1. How does a wireless remote work with ADI? ADI takes the distance, measured from focusing, and figures out the amount of flash based based on that? With a certain aperture, ISO, a quick calculation should tell you the amount power the flash needs to output based on the distance, using that inverse square law. But, the camera has no idea how close, or far that wireless slave is so how could it ever determine the power required for that?
2. With TTL, the camera fires the flash, figures out how much power it needs metering through the lens, then opens the shutter and fires at that power. Wirelessly, I'm assuming, the controller must tell the slave to fire, the camera meters that, decides how much the power it needs the slave to actually fire, tells the slave that, shutter opens, command to slave to fire. Does that sound about right? But if there is no slave for the preflash, what's it do? It has nothing to meter from the slave, so what does it do?

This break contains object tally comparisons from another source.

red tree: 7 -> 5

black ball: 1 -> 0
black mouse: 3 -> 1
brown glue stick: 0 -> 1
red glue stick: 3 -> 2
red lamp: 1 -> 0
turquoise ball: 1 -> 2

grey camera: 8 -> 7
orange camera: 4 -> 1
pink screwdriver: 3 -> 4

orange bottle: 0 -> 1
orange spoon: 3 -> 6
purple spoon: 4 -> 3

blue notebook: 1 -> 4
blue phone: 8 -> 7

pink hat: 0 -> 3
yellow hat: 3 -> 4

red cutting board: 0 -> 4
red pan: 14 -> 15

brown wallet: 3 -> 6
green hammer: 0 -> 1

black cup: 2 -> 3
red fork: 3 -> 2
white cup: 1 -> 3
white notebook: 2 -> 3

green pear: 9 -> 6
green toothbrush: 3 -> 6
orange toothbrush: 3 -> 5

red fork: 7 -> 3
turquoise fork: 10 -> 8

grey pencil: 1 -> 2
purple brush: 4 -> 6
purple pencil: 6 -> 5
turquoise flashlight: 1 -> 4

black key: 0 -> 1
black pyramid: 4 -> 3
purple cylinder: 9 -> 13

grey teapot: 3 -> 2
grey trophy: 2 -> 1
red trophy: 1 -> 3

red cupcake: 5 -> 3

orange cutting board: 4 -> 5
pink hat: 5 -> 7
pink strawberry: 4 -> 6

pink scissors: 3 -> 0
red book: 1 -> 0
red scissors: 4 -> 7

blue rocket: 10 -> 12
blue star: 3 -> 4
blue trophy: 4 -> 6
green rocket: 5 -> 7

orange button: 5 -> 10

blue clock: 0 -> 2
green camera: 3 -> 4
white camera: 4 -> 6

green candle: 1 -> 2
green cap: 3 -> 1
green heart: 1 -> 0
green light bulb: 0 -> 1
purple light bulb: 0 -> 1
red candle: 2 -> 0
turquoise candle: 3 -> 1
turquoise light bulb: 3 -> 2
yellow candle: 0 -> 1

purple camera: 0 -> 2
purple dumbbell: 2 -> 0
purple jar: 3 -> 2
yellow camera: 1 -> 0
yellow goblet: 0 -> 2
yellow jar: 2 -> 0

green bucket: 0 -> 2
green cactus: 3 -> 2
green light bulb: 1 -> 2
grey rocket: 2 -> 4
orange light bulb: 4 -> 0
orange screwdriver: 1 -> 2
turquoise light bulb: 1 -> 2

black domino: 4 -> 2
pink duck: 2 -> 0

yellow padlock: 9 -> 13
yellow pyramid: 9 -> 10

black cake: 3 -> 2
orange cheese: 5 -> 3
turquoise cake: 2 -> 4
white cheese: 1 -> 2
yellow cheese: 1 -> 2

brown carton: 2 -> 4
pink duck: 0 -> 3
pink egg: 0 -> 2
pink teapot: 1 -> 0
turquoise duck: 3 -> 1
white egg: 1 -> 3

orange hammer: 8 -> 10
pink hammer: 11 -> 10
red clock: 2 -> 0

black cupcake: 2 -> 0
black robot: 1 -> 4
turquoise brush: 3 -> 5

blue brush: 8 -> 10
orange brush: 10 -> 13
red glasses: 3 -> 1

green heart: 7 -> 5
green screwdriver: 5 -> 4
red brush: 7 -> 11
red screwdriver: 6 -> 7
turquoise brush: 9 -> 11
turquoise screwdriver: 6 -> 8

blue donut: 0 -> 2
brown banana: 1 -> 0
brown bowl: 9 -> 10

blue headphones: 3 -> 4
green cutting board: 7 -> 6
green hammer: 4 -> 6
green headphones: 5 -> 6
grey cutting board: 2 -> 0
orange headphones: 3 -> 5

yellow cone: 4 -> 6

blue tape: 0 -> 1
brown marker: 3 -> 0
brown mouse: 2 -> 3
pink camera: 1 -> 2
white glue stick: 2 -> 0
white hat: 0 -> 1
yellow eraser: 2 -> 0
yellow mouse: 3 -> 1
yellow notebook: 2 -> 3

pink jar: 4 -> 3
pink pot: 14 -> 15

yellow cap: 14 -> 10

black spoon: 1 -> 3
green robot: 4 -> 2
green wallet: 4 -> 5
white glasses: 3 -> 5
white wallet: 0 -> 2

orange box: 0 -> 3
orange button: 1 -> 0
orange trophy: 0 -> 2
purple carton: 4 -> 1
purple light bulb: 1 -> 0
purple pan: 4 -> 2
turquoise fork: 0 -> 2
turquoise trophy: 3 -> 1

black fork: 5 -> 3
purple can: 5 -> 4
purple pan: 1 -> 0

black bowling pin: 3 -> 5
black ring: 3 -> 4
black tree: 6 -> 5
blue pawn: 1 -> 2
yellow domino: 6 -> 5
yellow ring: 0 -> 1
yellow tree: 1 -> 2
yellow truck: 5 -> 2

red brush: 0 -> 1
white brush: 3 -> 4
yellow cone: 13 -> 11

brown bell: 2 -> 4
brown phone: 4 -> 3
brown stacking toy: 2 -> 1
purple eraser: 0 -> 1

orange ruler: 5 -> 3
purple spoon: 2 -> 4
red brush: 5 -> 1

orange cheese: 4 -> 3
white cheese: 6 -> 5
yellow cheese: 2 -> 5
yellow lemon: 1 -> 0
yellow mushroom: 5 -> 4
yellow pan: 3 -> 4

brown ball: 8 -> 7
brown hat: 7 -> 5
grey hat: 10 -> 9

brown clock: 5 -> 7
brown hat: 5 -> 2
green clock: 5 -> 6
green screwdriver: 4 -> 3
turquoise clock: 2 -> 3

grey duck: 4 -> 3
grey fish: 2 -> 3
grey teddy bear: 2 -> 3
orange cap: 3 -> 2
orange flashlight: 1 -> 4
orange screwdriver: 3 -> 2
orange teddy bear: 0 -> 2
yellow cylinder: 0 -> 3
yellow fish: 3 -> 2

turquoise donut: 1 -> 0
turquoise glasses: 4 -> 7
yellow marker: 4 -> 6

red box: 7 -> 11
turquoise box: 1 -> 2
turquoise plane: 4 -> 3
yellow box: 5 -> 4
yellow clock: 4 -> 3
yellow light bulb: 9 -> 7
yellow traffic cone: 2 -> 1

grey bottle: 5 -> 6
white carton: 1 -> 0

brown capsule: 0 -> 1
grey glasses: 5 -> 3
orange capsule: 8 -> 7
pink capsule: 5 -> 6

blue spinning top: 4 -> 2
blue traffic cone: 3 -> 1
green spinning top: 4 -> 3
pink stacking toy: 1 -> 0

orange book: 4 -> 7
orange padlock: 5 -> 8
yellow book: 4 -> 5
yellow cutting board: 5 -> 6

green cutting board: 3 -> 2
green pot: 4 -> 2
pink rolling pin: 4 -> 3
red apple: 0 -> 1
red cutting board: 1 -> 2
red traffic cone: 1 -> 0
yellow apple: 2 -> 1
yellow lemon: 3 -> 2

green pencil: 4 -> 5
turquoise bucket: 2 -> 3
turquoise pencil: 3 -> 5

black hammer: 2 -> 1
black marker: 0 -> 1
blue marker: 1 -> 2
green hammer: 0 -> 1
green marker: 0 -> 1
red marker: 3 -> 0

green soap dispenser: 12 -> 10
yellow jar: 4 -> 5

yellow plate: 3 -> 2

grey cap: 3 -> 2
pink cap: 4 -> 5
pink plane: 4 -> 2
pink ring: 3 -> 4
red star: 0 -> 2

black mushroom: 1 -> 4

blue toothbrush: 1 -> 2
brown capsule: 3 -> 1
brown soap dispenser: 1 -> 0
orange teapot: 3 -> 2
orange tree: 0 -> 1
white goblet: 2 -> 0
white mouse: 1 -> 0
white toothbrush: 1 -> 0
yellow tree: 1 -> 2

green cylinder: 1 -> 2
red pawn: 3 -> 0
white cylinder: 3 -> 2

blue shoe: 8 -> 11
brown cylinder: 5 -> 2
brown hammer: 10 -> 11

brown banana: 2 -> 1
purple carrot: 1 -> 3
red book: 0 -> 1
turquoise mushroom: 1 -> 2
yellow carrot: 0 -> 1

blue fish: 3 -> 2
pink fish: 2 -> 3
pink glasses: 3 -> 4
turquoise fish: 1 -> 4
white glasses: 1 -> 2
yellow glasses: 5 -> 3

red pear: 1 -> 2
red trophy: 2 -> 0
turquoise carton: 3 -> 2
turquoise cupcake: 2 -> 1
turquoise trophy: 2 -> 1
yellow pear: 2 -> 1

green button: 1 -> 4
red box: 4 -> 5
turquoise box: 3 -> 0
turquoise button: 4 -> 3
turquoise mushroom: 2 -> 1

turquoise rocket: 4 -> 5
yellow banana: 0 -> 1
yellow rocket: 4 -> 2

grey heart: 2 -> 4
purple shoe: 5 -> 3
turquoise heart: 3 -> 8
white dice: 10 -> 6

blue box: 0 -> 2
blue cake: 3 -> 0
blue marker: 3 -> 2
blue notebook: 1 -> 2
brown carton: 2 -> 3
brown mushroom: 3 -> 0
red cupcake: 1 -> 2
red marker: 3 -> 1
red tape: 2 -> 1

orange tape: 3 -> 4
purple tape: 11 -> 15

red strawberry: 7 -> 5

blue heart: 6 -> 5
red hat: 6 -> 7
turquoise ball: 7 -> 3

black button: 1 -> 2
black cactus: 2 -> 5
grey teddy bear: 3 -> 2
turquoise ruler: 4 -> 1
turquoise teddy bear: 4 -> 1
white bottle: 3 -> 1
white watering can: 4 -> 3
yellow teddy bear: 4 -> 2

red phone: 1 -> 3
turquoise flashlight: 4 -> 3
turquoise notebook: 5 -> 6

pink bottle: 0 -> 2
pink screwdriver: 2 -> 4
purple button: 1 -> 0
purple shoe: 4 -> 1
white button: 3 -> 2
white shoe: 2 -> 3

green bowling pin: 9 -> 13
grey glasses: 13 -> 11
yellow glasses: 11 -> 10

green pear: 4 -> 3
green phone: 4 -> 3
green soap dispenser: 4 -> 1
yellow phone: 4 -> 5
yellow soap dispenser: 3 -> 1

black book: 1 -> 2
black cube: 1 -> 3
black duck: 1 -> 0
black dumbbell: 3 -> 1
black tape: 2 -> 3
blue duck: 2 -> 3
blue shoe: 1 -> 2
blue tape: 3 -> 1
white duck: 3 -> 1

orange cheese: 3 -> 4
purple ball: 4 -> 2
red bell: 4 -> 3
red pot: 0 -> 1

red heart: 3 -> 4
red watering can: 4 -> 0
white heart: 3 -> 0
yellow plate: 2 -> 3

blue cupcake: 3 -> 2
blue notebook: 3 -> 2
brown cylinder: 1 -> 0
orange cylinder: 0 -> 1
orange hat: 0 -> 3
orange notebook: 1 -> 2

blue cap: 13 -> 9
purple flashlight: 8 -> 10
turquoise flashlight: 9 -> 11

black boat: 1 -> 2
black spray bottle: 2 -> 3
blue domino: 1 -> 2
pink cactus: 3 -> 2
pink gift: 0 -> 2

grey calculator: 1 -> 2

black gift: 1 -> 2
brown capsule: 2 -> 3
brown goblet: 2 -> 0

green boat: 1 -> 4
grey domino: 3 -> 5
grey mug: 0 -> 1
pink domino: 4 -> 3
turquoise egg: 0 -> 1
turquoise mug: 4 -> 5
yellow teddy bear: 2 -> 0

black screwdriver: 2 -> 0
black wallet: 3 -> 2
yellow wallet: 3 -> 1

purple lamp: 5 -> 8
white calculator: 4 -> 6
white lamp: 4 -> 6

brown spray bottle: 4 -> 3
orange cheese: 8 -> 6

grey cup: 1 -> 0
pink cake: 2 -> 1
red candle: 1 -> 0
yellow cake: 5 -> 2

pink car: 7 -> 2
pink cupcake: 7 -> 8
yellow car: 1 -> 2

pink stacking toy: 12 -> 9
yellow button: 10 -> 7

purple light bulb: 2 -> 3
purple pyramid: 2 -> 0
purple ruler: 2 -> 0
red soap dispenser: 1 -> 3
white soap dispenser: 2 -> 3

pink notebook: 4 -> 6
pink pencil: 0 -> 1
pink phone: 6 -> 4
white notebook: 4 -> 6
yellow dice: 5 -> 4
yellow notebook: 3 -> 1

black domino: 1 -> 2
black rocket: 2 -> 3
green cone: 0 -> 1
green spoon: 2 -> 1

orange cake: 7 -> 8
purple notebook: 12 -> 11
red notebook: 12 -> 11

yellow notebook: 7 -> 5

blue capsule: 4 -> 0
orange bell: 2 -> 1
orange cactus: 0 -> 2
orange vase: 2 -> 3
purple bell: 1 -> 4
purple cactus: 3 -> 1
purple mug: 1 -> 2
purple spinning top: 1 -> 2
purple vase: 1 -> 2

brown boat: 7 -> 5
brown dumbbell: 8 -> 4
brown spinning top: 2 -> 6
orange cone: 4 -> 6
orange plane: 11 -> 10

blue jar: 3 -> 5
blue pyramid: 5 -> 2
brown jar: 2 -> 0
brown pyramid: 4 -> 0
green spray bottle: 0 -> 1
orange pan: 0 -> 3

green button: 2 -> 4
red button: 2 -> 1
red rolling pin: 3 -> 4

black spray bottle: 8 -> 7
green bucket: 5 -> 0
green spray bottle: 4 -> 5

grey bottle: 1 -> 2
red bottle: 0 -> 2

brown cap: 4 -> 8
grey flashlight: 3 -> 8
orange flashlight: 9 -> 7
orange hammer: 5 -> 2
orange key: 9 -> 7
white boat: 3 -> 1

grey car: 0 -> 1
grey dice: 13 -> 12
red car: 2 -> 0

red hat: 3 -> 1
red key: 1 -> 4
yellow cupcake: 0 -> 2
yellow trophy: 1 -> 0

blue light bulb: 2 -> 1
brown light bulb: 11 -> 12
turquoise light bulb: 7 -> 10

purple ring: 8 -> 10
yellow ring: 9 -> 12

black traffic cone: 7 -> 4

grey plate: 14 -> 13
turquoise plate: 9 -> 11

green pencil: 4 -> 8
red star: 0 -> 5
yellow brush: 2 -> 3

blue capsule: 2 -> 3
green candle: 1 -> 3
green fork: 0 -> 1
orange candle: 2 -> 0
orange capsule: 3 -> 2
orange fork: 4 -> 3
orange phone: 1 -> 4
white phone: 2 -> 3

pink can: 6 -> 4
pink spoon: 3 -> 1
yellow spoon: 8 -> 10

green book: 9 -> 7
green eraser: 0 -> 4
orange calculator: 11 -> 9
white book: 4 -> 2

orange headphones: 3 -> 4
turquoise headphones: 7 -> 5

My guess (emphasize: ﻿guess﻿) is, when using wireless flash, it doesn't make a bit of difference whether the in-camera setting for flash is ADI or P-TTL: Just as when you use a single flash in the hot shoe and you turn the flash head off straight forward, you get P-TTL even if the camera setting is ADI, so here, I think it's got to be P-TTL. The camera can't measure the distance of the remote flash from the subject. I mentioned ADI only because I was trying to be aware of everything that could possibly be a variable, whether I understand why it's a variable or not.

Now I don't know exactly how the metering is done in wireless flash mode. I wasn't trying to take a "good" exposure here in the normal sense. I was only trying to see how much light was coming from the on-board, control flash unit, as compared to the amount coming from the remote. That's why I turned the FEC down to negative 3: so that the remote flash could do anything it needs to communicate with the camera but so that it's final output will be minimal.